A Pleyel grand piano requires between 500 and 1,500 hours to construct and sells for about $135,000. Pleyel & Co., founded by French composer Ignace Pleyel in 1807, is shutting its doors this month.
Thibault Camus • Associated Press,
A Pleyel piano was on display in a piano store in Paris last month. The French pianomaker is shutting its doors, unable to keep up with cheaper and more agile competition. Gone are its glory days, when Frédéric Chopin composed concertos on its pianos.

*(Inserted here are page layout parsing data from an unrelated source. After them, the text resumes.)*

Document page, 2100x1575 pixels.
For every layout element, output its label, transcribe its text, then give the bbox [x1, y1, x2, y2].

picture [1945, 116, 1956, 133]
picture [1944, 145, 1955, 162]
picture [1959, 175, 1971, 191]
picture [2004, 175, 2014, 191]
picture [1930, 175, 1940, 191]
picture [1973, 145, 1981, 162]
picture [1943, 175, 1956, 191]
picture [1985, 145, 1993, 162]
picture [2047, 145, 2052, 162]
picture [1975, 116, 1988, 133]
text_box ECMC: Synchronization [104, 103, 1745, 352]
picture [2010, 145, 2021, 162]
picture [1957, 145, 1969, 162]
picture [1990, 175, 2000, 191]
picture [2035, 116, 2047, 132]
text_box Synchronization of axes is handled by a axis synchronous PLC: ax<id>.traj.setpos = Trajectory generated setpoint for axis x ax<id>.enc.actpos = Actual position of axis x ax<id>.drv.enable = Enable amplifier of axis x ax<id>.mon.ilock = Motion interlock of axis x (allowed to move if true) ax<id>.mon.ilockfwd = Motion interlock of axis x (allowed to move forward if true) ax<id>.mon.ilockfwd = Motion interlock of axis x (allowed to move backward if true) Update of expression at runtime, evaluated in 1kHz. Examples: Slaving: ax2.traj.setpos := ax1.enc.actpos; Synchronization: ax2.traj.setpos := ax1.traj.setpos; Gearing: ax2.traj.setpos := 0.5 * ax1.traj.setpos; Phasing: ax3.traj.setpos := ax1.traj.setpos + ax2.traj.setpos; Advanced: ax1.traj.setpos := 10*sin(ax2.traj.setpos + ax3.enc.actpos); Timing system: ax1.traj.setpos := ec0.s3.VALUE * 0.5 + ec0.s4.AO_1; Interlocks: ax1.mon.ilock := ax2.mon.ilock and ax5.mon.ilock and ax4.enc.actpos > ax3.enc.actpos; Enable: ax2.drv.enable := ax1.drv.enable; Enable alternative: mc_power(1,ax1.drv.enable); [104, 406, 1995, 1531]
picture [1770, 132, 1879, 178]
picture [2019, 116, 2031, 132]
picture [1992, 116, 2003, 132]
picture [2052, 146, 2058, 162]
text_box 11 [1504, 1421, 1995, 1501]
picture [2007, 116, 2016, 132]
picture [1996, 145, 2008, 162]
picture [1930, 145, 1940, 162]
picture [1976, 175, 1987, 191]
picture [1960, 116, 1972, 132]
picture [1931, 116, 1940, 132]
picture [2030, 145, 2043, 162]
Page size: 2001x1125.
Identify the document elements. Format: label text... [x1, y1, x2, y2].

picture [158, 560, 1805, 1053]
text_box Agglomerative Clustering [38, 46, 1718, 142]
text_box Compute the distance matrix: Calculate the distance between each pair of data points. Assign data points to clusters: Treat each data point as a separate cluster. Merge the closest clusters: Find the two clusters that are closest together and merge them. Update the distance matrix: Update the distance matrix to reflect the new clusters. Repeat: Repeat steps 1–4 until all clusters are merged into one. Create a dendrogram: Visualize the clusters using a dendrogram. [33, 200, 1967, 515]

Thibault Camus • Associated Press,
Piano-making in Europe: Major challenges from inexpensive Asian competitors
- Article by: the economist
- December 9, 2013 - 6:38 PM
Pleyel, in business for over two centuries, was Chopin’s favorite and counted Stravinsky, Liszt and Debussy among its customers. But the French pianomaker recently said that its last workshop will close this month.
The endorsement of august musicians could not save it after decades of struggling to compete with less-pricey pianos from the Far East.
The sad leitmotif of Europe’s pianomakers is a familiar one. Only nine remain out of around 300 that were in business in the first half of the 20th century. A grand piano, of the sort Pleyel is known for, takes between 500 and 1,500 hours to construct and sells for around $135,000. Tinkling the ivories of a mass-produced, Asian-made upright will cost a pianist as little as $2,700. And half-decent electronic keyboards start at only $140.
Cheap pianos from China dominate the market. Of 493,000 pianos made worldwide in 2012, nearly four-fifths were manufactured there. More than 100,000 were produced by Pearl River, the world’s biggest pianomaker. It exports to 100 countries, including Germany, where it uses the renowned Ritmuller name, which it acquired in 1999.
Most Asian pianos are budget models, but some manufacturers have moved upmarket by luring skilled craftsmen from fading European workshops, and by entering partnerships with well-known brands.
Pearl River now produces cheaper models with Steinway & Sons, a concert-hall favorite. Last year Bechstein of Germany teamed up with Hailun, based in Ningbo, to produce an affordable range in China.
Having come to dominate the market for cheap pianos, the Chinese may hope to strike the same note with accomplished pianists as Japanese rivals have.
Yamaha bought Austria’s upmarket Bösendorfer in 2007 but kept production in Europe. It is increasingly represented in reputable concert halls.
Kawai, also from Japan, found favor with music conservatories after developing technology that made its pianos more durable and in less need of frequent tuning.
Many music lovers will lament the decline of traditional workshops where craft was nurtured and passed down through generations. Happily for them, some traditional makers have come up with creative ways to stay competitive.
Steinway, which was sold in August to Paulson & Co, a private-equity firm, offers piano-playing crash courses to the superwealthy of the Persian Gulf, in an attempt to market its instruments as status symbols.
Petrof, Europe’s biggest pianomaker, decided to exploit Chinese demand for products with a pedigree, and focus solely on selling high-end instruments there after nearly going bust in 2004. The strategy has paid off, and the firm is now growing by 5 percent a year.
For Europe’s surviving pianomakers, it’s a case of changing their tune or facing the music.